→ Task objective: Where the word "masculine" occurs in a line of the listing, please copy the line.

→ Entries provided:
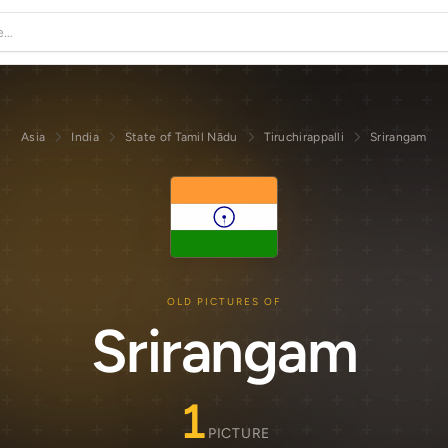
Asia
India
State of Tamil Nādu
Tiruchirappalli
Srirangam
OLD PICTURES OF
Srirangam
1
PICTURE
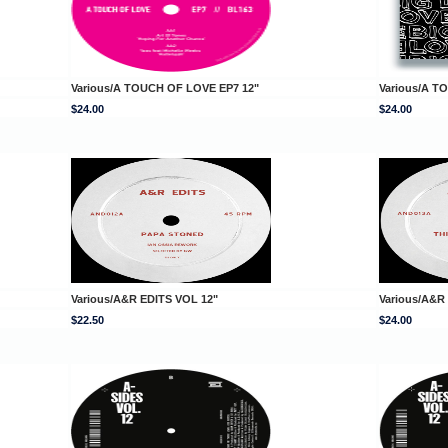
Various/A TOUCH OF LOVE EP7 12"
Various/A T
$24.00
$24.00
Various/A&R EDITS VOL 12"
Various/A&R
$22.50
$24.00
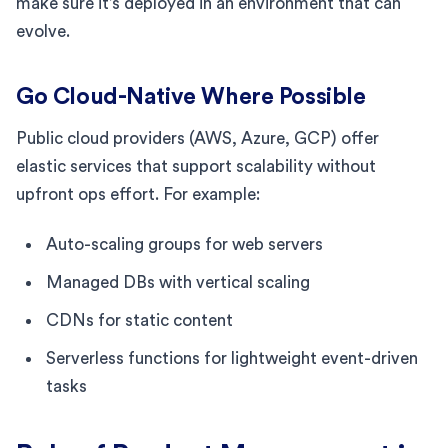
make sure it’s deployed in an environment that can
evolve.
Go Cloud-Native Where Possible
Public cloud providers (AWS, Azure, GCP) offer
elastic services that support scalability without
upfront ops effort. For example:
Auto-scaling groups for web servers
Managed DBs with vertical scaling
CDNs for static content
Serverless functions for lightweight event-driven
tasks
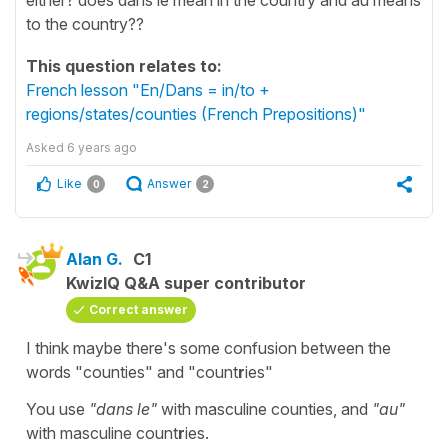
to the country??
This question relates to:
French lesson "En/Dans = in/to +
regions/states/counties (French Prepositions)"
Asked
6 years ago
Like
Answer
0
2
Alan G.
C1
KwizIQ Q&A super contributor
Correct answer
I think maybe there's some confusion between the
words "counties" and "count
r
ies"
You use
"dans le"
with masculine counties, and
"au"
with masculine count
r
ies.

→ Exercise result:
with masculine counties, and
with masculine count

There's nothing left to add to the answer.